Di tengah rumah hanyut, jalan putus, dan warga berebut mie instan, pemerintah justru menggelar babak baru drama birokrasi: “Penggalangan donasi? Izin dulu dong"

Menteri Sosial Saifullah Yusuf alias Gus Ipul muncul bak wasit dadakan, mengingatkan artis, influencer, komunitas, bahkan ibu-ibu arisan: “Sebelum kalian bantu korban, jangan lupa urus izin dari kabupaten, provinsi, sampai pusat.”

Katanya sih gampang, bisa online, cuma dua hari. Ya, dua hari, yang dalam hitungan birokrasi Indonesia kadang terasa setara satu era geologi. Alasan resmi? Transparansi. Donasi kecil cukup audit internal, donasi gede wajib auditor bersertifikat. Supaya uang tidak “menghilang seperti janji kampanye.”

Tapi Gus Ipul juga menenangkan: dalam kondisi darurat, bantu dulu, izinnya belakangan. Semacam: “Silakan tolong, tapi jangan lupa administrasinya yaaa.” Mereka yang pro menyebut ada aturan, ada audit, ada kejelasan. Publik aman dari penipu berkedok kemanusiaan.

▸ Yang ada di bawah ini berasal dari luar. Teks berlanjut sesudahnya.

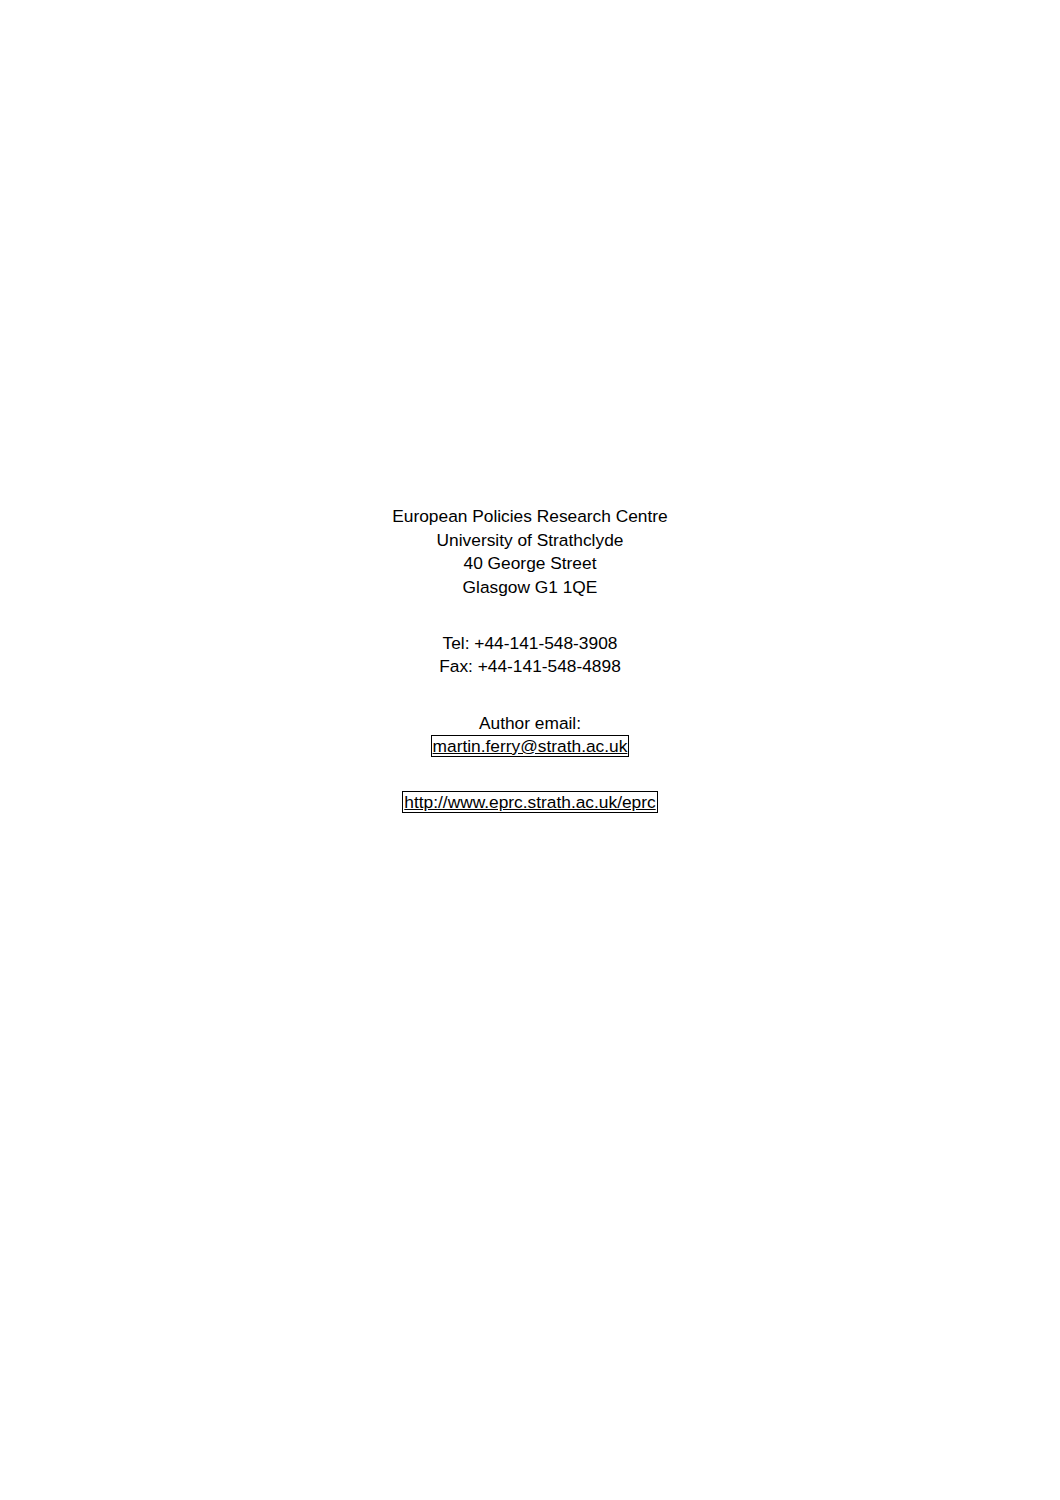European Policies Research Centre
University of Strathclyde
40 George Street
Glasgow G1 1QE
Tel: +44-141-548-3908
Fax: +44-141-548-4898
Author email:
martin.ferry@strath.ac.uk
http://www.eprc.strath.ac.uk/eprc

Lain lagi yang kontra bilang ini bencana, bukan rapat RT. Tiap menit berharga, bukan buat unggah berkas dan tunggu stempel. Pada akhirnya, rakyat cuma bisa geleng-geleng: di negeri yang banjir belum surut, justru yang ditata duluan adalah izinnya, bukan nyawanya.